Со всех сторон волокут к нему, сапожнику, старую обувку. Но разве на этом что-нибудь заработаешь? И все равно: попробуй отказать! Одному за страх работаешь, другому - за красивые глаза. Откажешь -

сразу пойдут разговоры. Зубастые бабы, вроде Рысбике, по всему аулу затараторят:

- Конечно, зачем мы ему?! Он только тех уважает, кого боится... Бродяжка несчастный! Тоже нос задирает...

А то еще и так скажут:

- Вон тому-то сразу же подшил сапожки... А мои отложил, поиздеваться надумал!

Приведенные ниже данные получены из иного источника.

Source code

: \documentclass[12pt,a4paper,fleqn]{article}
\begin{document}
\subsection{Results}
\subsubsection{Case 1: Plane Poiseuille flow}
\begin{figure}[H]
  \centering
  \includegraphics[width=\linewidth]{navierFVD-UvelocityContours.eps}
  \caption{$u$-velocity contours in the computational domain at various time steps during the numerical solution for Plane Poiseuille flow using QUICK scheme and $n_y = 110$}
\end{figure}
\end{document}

И можно подумать, что он всем действительно обязан чем-то. Иногда Жауке высказывает свое недовольство, начинает сердиться, тогда ему со злорадством напоминают старые прозвища: «Смутьян Жауке», «Забияка Жауке».

Только поднимется солнце на уровень плеча, а Жауке, расстелив старую шкуру в тени и прислонившись к бурой кошме юрты, уже принимается за работу. Рядом с ним черный неразлучный сундучок. Чего только в нем нет! Инструменты, клочки кожи, обрезки, обрывки дратвы, пучок сухожилий, сломанная игла. И все нужно. Все пригодится. Все строго на своем месте, всегда под рукой.